LIBOI, Kenya, July 29 - The whole of drought- and conflict-wracked southern Somalia is heading into famine as the Horn of Africa food crisis deepens, the United Nations said on Friday.
In a report for countries sending aid, the U.N.'s umbrella humanitarian agency OCHA said the "crisis in southern Somalia is expected to continue to worsen through 2011, with all areas of the south slipping into famine."
Appealing for a further $1.4 billion (850.8 million pounds) "to provide life-saving assistance to more than 12 million people" across the four countries of the Horn, OCHA said the overall emergency was likely to continue growing for at least 3-4 months.
In Kenya's eastern frontier town of Liboi, less than 20 km (13 miles) from the border with Somalia, a hot wind kicked up clouds of dust from the barren soil by the town's water point.

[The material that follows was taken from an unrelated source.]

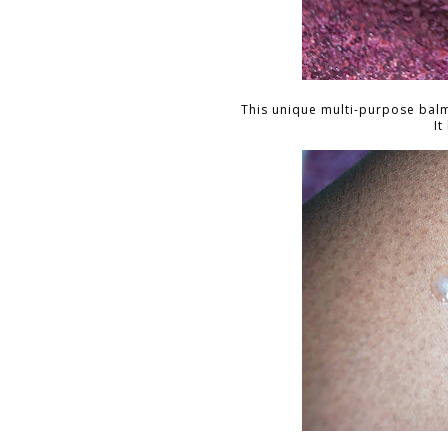
This unique multi-purpose balm
It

Thwacking his thirsty camel, Daudi Yusuf waited patiently as Somali troops from Dhobley, a town hotly fought over by Islamist militants and government forces earlier this year, replenished their water supplies.
Yusuf, from Wajir, several days walk away, said he'd been on the move for two months, seeking out the scantest vegetation for his livestock. With no rain in four years, this was the worst drought of his lifetime, he said.

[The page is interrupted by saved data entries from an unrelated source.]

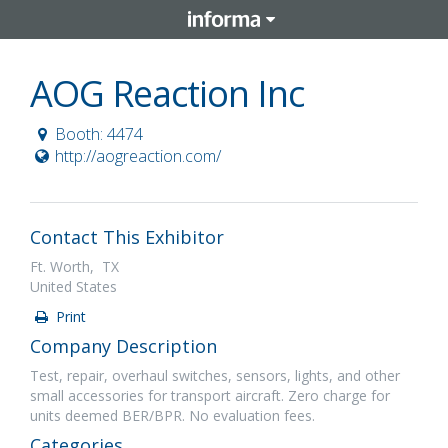
AOG Reaction Inc
Booth: 4474
http://aogreaction.com/
Contact This Exhibitor
Ft. Worth, TX
United States
Print
Company Description
Test, repair, overhaul switches, sensors, lights, and other
small accessories for transport aircraft. Zero charge for
units deemed BER/BPR. No evaluation fees.
Categories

With the media's attention focussed on the famine in Somalia, Yusuf said neighbouring regions were being forgotten.
"We're equally affected here. We feel neglected. People are passing us over, leaving us in the dust," said Yusuf, but he felt no resentment towards the Somalis fleeing the drought.
"A needy person is a needy person, whether they're from here or across the border."

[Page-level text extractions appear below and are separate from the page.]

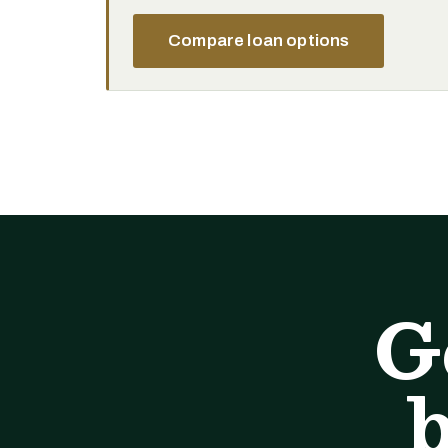
Compare loan options
G
b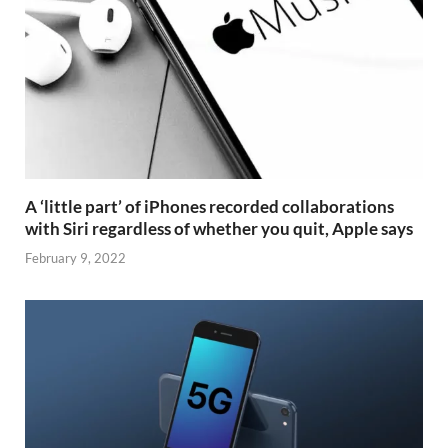
A ‘little part’ of iPhones recorded collaborations
with Siri regardless of whether you quit, Apple says
February 9, 2022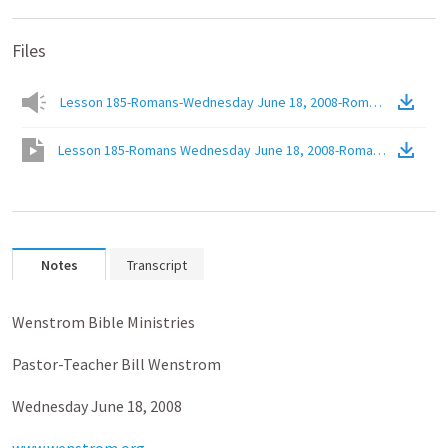
Files
Lesson 185-Romans-Wednesday June 18, 2008-Romans 6.6b-The Bel
Lesson 185-Romans Wednesday June 18, 2008-Romans 6.6B The Bel
Notes
Transcript
Wenstrom Bible Ministries
Pastor-Teacher Bill Wenstrom
Wednesday June 18, 2008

Liboi residents said more refugees had been flowing through Liboi in the past month than they had ever seen since a refugee camp 80 km (50 miles) away in Dadaab opened in 1991 -- but that the numbers appeared to be falling.
The U.N. declared a famine in two regions of southern Somalia -- where 3.7 million people are going hungry -- on July 20. There is always a steady trickle of Somalis coming into northern Kenya, mostly fleeing violence, but in recent months they have also been looking for food.
The situation was severe right across the Horn, in Somalia, northern Kenya, Djibouti and Ethiopia, OCHA said. Food shortages were expected to reach crisis levels in refugee areas in August and September, according to the report.
"The areas of highest concern for the coming six months have been identified as southern and central Somalia, the north, south and east of Ethiopia, north-eastern and south-eastern Kenya, and the refugee camps in Djibouti, Kenya and Ethiopia."
The report said the situation in the worst affected areas of Ethiopia and Kenya was expected to ease from emergency to crisis levels towards the end of this year.
But the deterioration in southern Somalia was likely "given the very high levels of both severe malnutrition and under-five mortality in combination with worsening pastoral conditions, a continued increase in local cereal prices, and a below-average harvest."
The crisis was intensified, it said, by fighting in Somalia -- much of which is controlled by Islamist al-Shabaab militias who have been preventing some aid agencies bringing in supplies.
"If access for humanitarian aid and workers to worst-affected areas of Somalia does not improve, continued flows of refugees to the Kenyan and Ethiopian borders can be expected," OCHA said.